«Oppenheimer» suscite des réactions mitigées au Japon
Près d’un an après sa sortie aux Etats-Unis, le film Oppenheimer est arrivé dans les salles japonaises ce vendredi 29 avril. Le public de ce pays, le seul à avoir été victime d’une attaque nucléaire en temps de guerre – c’était il y a soixante-dix-neuf ans – a réservé un accueil mitigé au film. Certains étaient excités, certains étaient émus et tristes, et un bon nombre étaient mécontents.
Deux hommes rencontrés par l’Associated Press devant un cinéma de Tokyo ont fait l’éloge du film. L’un des deux a souligné que le sujet était d’un grand intérêt pour les Japonais, même s’il était également difficile sur le plan émotionnel. Le deuxième spectateur a apprécié les scènes illustrant l’agitation intérieure de Robert Oppenheimer.

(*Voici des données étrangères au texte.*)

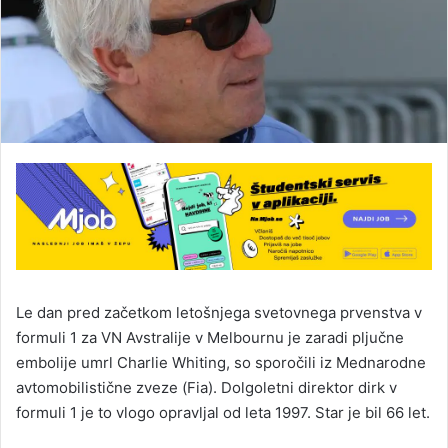
Le dan pred začetkom letošnjega svetovnega prvenstva v
formuli 1 za VN Avstralije v Melbournu je zaradi pljučne
embolije umrl Charlie Whiting, so sporočili iz Mednarodne
avtomobilistične zveze (Fia). Dolgoletni direktor dirk v
formuli 1 je to vlogo opravljal od leta 1997. Star je bil 66 let.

En revanche, Takashi Hiraoka, ancien maire de la ville d’Hiroshima, s’est montré critique. Dans cette ville du sud-ouest du Japon, l’une des deux bombes atomiques larguées par les États-Unis en 1945 a tué des centaines de milliers de personnes. « Du point de vue d’Hiroshima, l’horreur des armes nucléaires n’a pas été suffisamment représentée», a-t-il déclaré selon les médias japonais lors d’une avant-première du film. « Le film a été réalisé de telle manière qu’il valide la conclusion selon laquelle la bombe atomique a été utilisée pour sauver des vies américaines.»
Un film partiellement anti-guerre
En dehors du Japon aussi, certains pensent queOppenheimer est imparfait, surtout en tant que film anti-guerre. Selon The Guardian, les militants du désarmement nucléaire craignent que le film mette trop l’accent sur le progrès scientifique, ce qui diminuerait sa capacité à persuader les gens de la menace existentielle des armes nucléaires. Carol Turner, coprésidente de la branche londonienne de la Campagne pour le désarmement nucléaire, a critiqué la représentation dans le film de Robert Oppenheimer comme étant davantage un héros qu’un méchant, en raison de ses doutes moraux et de la persécution de la part du gouvernement américain.

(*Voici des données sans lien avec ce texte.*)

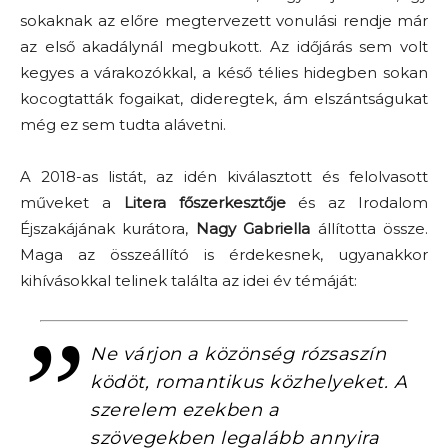
sokaknak az előre megtervezett vonulási rendje már
az első akadálynál megbukott. Az időjárás sem volt
kegyes a várakozókkal, a késő télies hidegben sokan
kocogtatták fogaikat, dideregtek, ám elszántságukat
még ez sem tudta alávetni.
A 2018-as listát, az idén kiválasztott és felolvasott
műveket a
Litera főszerkesztője
és az Irodalom
Éjszakájának kurátora,
Nagy Gabriella
állította össze.
Maga az összeállító is érdekesnek, ugyanakkor
kihívásokkal telinek találta az idei év témáját:
Ne várjon a közönség rózsaszín
ködöt, romantikus közhelyeket. A
szerelem ezekben a
szövegekben legalább annyira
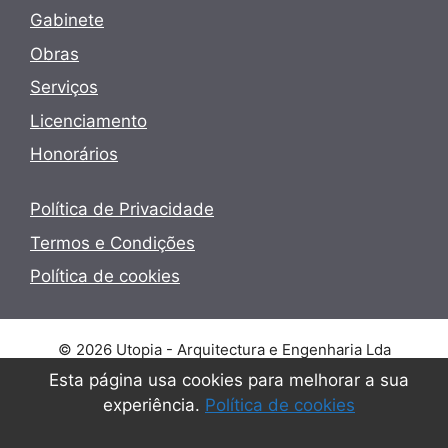
Gabinete
Obras
Serviços
Licenciamento
Honorários
Política de Privacidade
Termos e Condições
Política de cookies
© 2026 Utopia - Arquitectura e Engenharia Lda
Esta página usa cookies para melhorar a sua
experiência.
Política de cookies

Néanmoins, le film montre que la conscience collective des Américains a considérablement évolué au cours des dernières décennies, estime Kazuhiro Maeshima, professeur à l’université Sophia de Tokyo et spécialiste de la politique américaine. Il explique qu’à une époque où la justification des armes nucléaires dominait encore l’opinion publique américaine, il aurait été impensable de raconter l’histoire d’Oppenheimer dans un blockbuster.